The Problem with Brussel Sprouts
Brussel sprouts, along with most other vegetables in the cabbage family, are notorious for causing gas in most animals. How much distress this gas can cause varies between animals. For example, this kind of distress is known as colic in horses and it can be potentially fatal. For people and dogs, it simply means a couple hours of annoyance.
The gas is caused by that complex sugar that is found in cabbage and Brussel sprouts and other similar plants. Most digestive systems cannot break it down properly, so it leads to excessive gas in the intestines. If you have ever eaten cabbage and had flatulence, you know why. This problem is not exclusive to humans, and your dog will have a fair amount of gas if you choose to feed it Brussel sprouts.
On top of this, Brussel sprouts specifically have isothiocyanate, which is a chemical group that is known for stimulating the digestive tract to push food along. As you can imagine, if you feed your dog enough Brussel sprouts, the build-up of this substance does have a chance to lead to diarrhea. The diarrhea in itself is typically not too severe (assuming you didn’t grossly overfeed the dog), but it is something to be mindful of, especially if your dog is otherwise unhealthy.
Can Brussel Sprouts Be Good for Dogs?
Dogs are capable of processing plant matter for its nutritional content, so they are able to get a fair amount of the vitamins and minerals that Brussel sprouts have. Just like with people, Brussel sprouts are rich in nutrients, making them a healthy snack, and the same applies for your dog as long as you can tolerate the gas (and your dog isn’t too disturbed by it).
Brussel sprouts contain a number of vitamins, but they are the most high in vitamins A, B, C, K, and E. Vitamin A is attributed to vision, heart, lungs, and other organs. The B vitamins (in Brussel sprouts) are attributed to healthy heart and circulation. Vitamins C and K work with the immune and skeletal systems, and Vitamin E works as an antioxidant.
Brussel sprouts also have a high amount of fiber, manganese, and potassium.
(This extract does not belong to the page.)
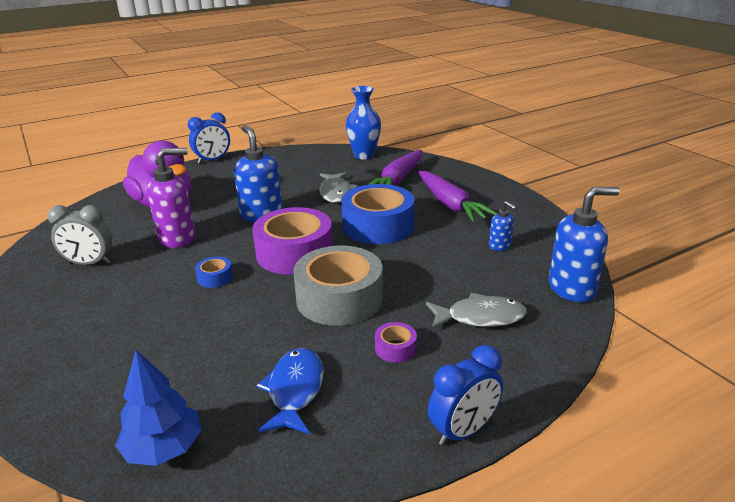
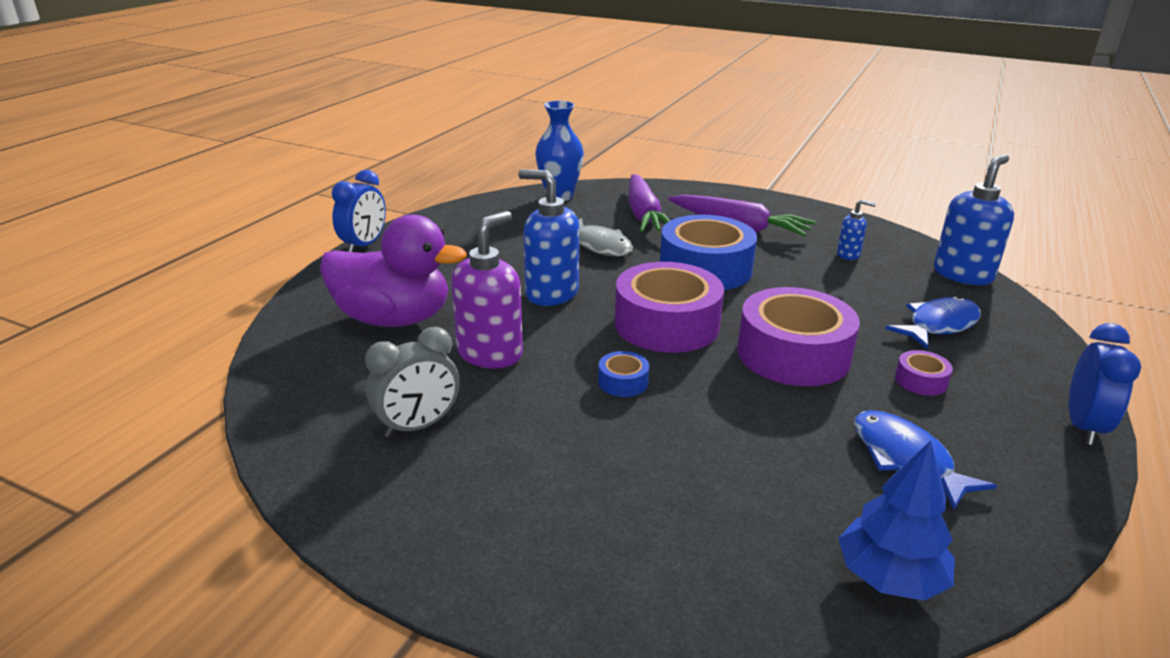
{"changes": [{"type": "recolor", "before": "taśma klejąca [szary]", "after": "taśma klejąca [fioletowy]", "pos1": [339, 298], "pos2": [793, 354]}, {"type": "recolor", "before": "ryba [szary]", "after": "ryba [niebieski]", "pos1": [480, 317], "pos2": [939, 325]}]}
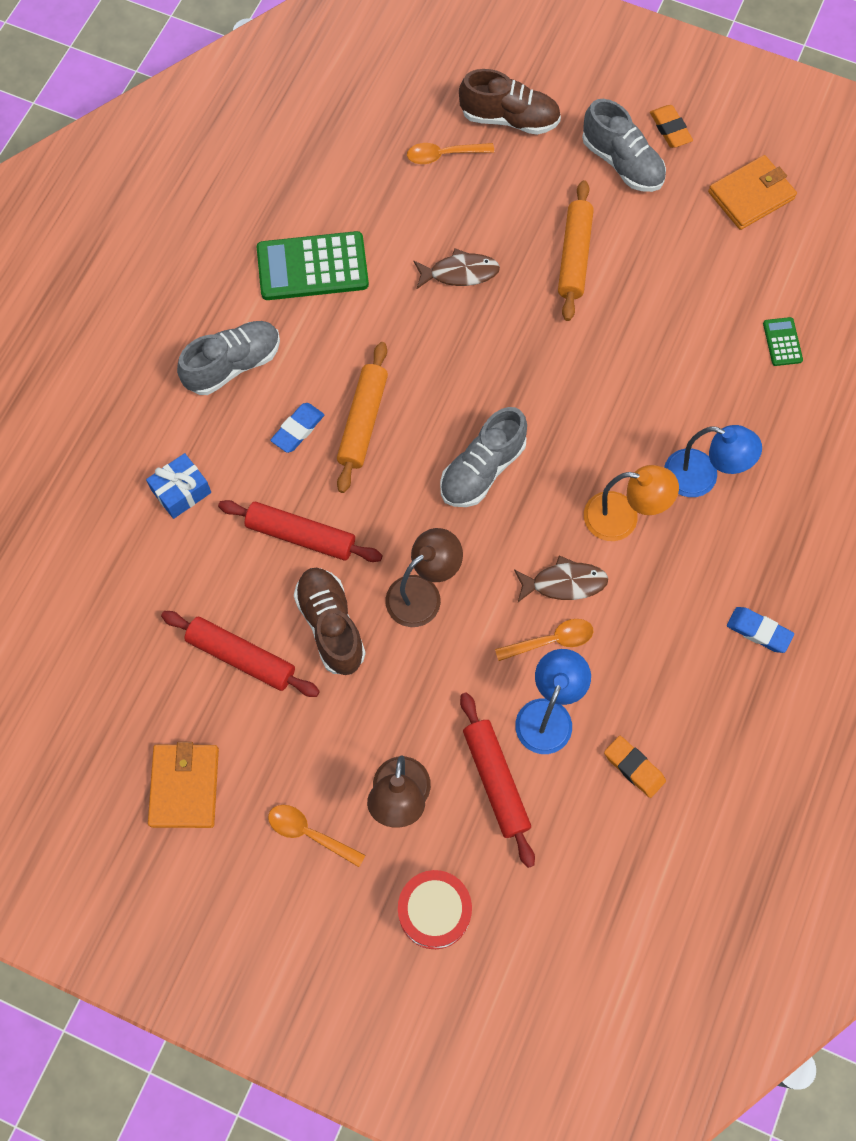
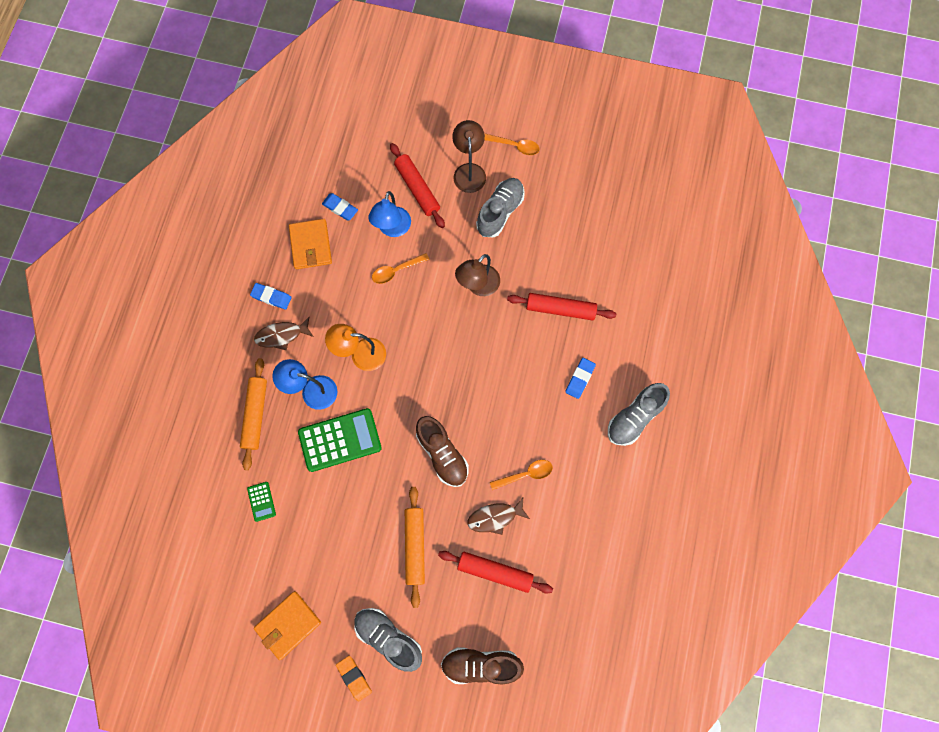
{"changes": [{"type": "delete", "before": "prezent [niebieski]", "pos1": [181, 491]}, {"type": "move", "before": "portfel [pomarańczowy]", "pos1": [184, 787], "pos2": [311, 245]}, {"type": "move", "before": "wałek do ciasta [czerwony]", "pos1": [241, 657], "pos2": [495, 572]}, {"type": "move", "before": "kalkulator [zielony]", "pos1": [312, 267], "pos2": [340, 440]}, {"type": "move", "before": "but [brązowy]", "pos1": [331, 625], "pos2": [442, 454]}, {"type": "move", "before": "wałek do ciasta [pomarańczowy]", "pos1": [363, 421], "pos2": [256, 415]}, {"type": "delete", "before": "bęben [czerwony]", "pos1": [434, 911]}, {"type": "move", "before": "łyżka [pomarańczowy]", "pos1": [443, 155], "pos2": [525, 474]}, {"type": "move", "before": "but [szary]", "pos1": [482, 469], "pos2": [500, 212]}, {"type": "move", "before": "ryba [brązowy]", "pos1": [564, 583], "pos2": [281, 335]}, {"type": "recolor", "before": "gumka do mazania [pomarańczowy]", "after": "gumka do mazania [niebieski]", "pos1": [634, 767], "pos2": [340, 208]}]}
All of these are important for maintaining optimal health in all areas of the body, making it a good snack for your dog to chow down on. As long as your dog doesn’t appear to be in distress from the build-up of gas and doesn’t seem to be overly subjective to diarrhea after eating them, you can serve your dog some safely prepared Brussel sprouts any day of the week.
Keeping the Sprouts Safe
Keep in mind that dogs, like most other animals, cannot process onions and garlic the same way that people do. Onions and garlic are toxic to dogs. Even if you simply want to make a flavorful dish of sprouts for your dog, you should ideally make them plain if you are going to cook them at all for the dog.
Depending on the size of your dog, you should only serve one to three sprouts for it at a time (with smaller dogs eating fewer). The stem of the sprouts should be removed and the sprouts should be split in half, especially for smaller dogs. You don’t have to cook them, but some dogs may struggle to eat them raw. If you want to add flavor at all, you can use a very small amount of olive oil. Otherwise, do not make any additions to the sprouts.
Serve them at a temperature safe for dogs, which will be cooler than you may expect, and settle in to deal with the dog’s gas.